William Burt Parkinson, 82, of York Springs, Pennsylvania, passed away Tuesday, April 11, 2023 with his loving family sending him on his journey to reunite with his parents, Burt and Annabelle Parkinson, who preceded him in death.

Bill was born August 31, 1940 in Morris, Illinois, and raised in Gardner. He left Gardner in 1948 when he joined the Marines and went on with life.
That life is well explained by his love and partner the last 30 years, Amy Worden.
“Bill and I met in the late hours in the near-empty D.C. newsroom of United Press International, where hunched-over cable editors, in green eyeshades, and legendary war correspondents still toiled, and where thermoses were known to be filled with spiked coffee.
“As I filed copy furiously to our waning number of broadcast clients, Bill would strut in with that ramrod-straight military posture, smiling. He’d edit dispatches while singing to the golden oldies CD commercials on late night CNN.
“On our first date I knocked on the hull — the one belonging to the sailboat on which he lived in Annapolis.
“And that was the beginning of a 30-year relationship that ended last Tuesday with a Johnny Mathis send-off at a nursing home in Gettysburg. He left us just as his treasured apple trees and lilac bushes exploded in colorful, fragrant blossoms – nature’s fireworks farewell!

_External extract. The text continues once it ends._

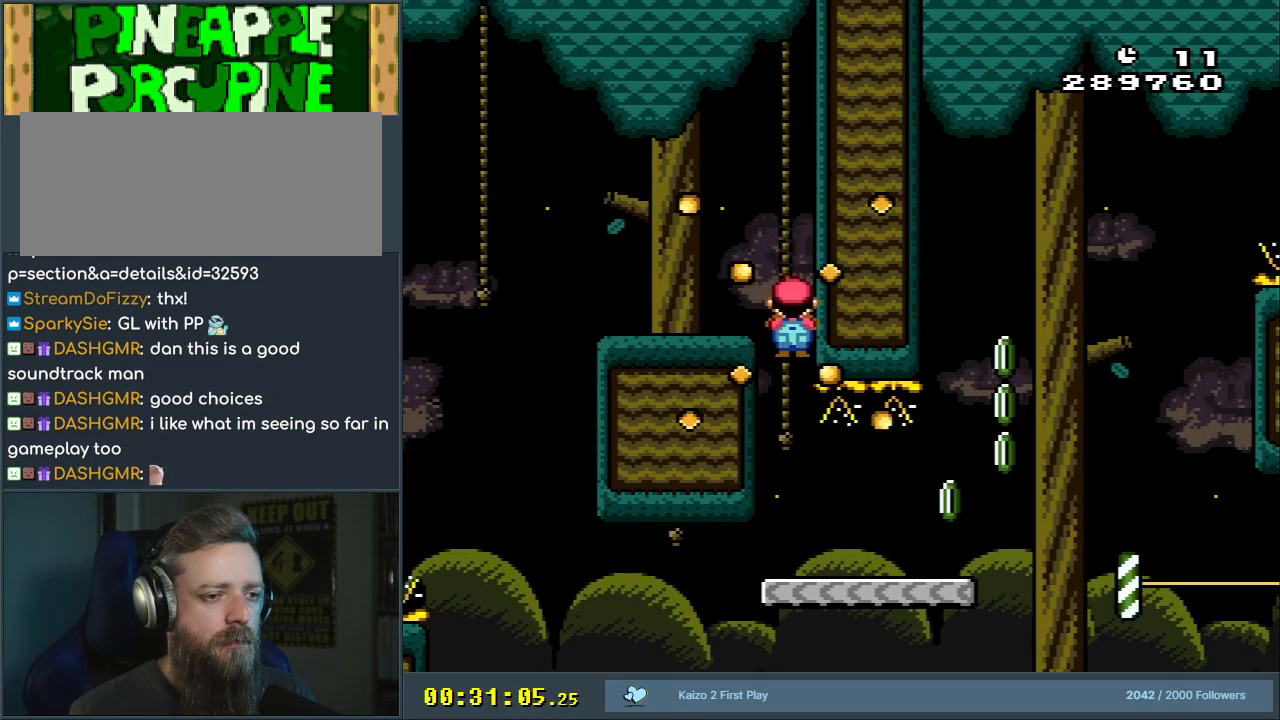
{"buttons": ["X", "DPAD_RIGHT"], "events": [[67, "X", "down"], [67, "Y", "up"], [317, "DPAD_RIGHT", "down"]]}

“Bill was a fourth-generation newspaper man, a hiker and actor, singer and sailor, poet and pilot, who was mad about cats and words, history and the great pathbreaking polar explorers. He learned newspapering (and now arcane skills like setting lead type) from his father and grandfather who ran The Gardner Chronicle on the old Route 66 southwest of Chicago.

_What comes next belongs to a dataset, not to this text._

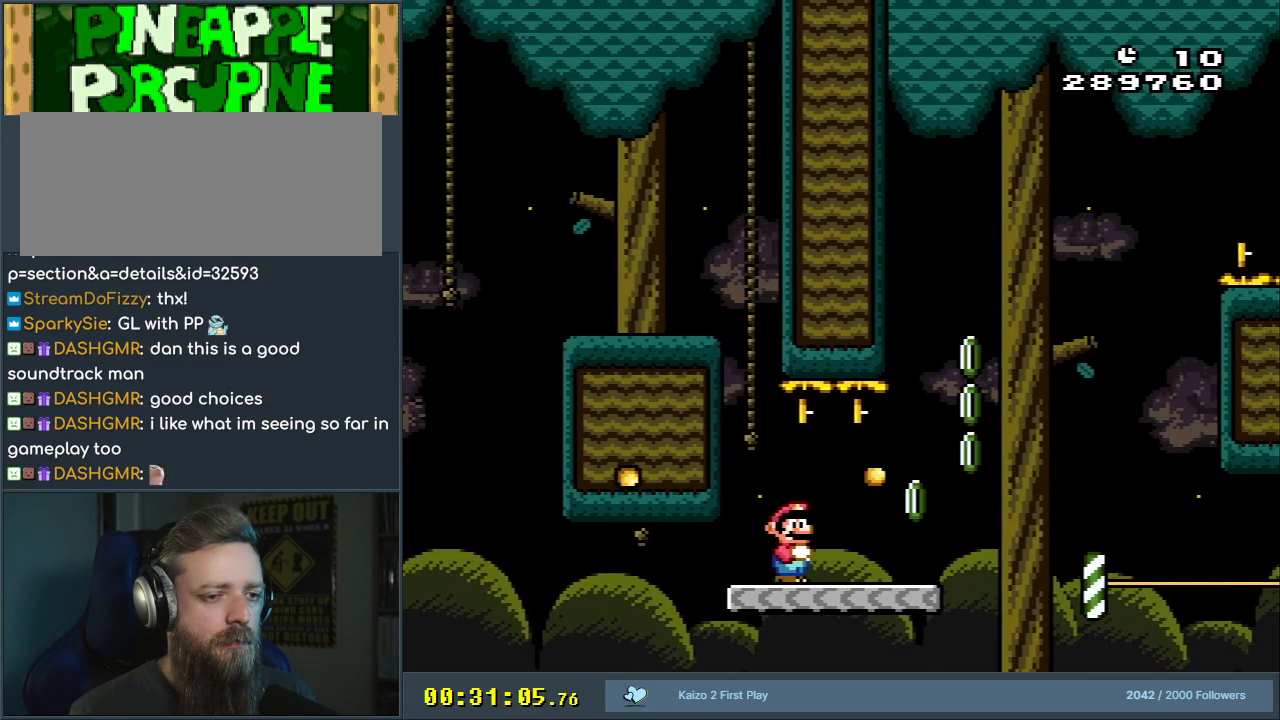
{"buttons": ["A", "X", "DPAD_LEFT"], "events": [[283, "A", "down"], [333, "DPAD_RIGHT", "up"], [433, "DPAD_LEFT", "down"]]}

“After eight years in the U.S. Marine Corps, Bill returned to journalism, first as a reporter for The Joliet Herald News and as a foreign editor at The Chicago Tribune, correspondent for The Birmingham (UK) Mail, and editor at the Associated Press, before founding his own weekly newspaper in Chincoteague, Virginia.
“News jobs took us to Toronto, Ottawa, Annapolis, New York, and Baltimore before we settled into a nearly 200-year-old log cabin in an apple orchard near Gettysburg.
“Bill later worked as editorial page editor for The York Dispatch and as an editor/columnist at The Carlisle Sentinel. In his “Senior Moment” column, he waxed nostalgic about his stint as a teen “carny” with a traveling carnival and considered the finer points of the corn dog, while advocating for a variety of causes, among them the rights of animals and the right to die.
“He acted in Harrisburg area community theater productions, including in 2005 playing prosecutor Tom Davenport in “Inherit the Wind,” while editorializing on a real-life Scopes trial – the Dover school board evolution challenge – taking place in a federal courtroom a block away. He played his keyboard in local restaurants, had a summer gig as an interpretive historian at Gettysburg Military Park, and developed a one-man show, Lincoln & Gettysburg: The (Carl) Sandburg Experience. At home, he converted an area above our garage into a cat house, taking in scores of cats over the years and earning him the moniker “Semper Feline.”
“Bill  is  survived  by  his  son,  William  (Betsy), and  granddaughters,  Josie  and  Sadie,  all  of Oak Park, Illinois; his sister, Patricia Swisher of Braceville, Illinois; two step-sons, Tim (Deanna) (of Joliet) and Brian (Diane) (of Virginia) Whalen; many nieces and nephews; his four-legged family members: Olivia the pup, Chloe the horse, Nikki his velcro cat, many more felines over the years, and me.  Sail on, sailor.”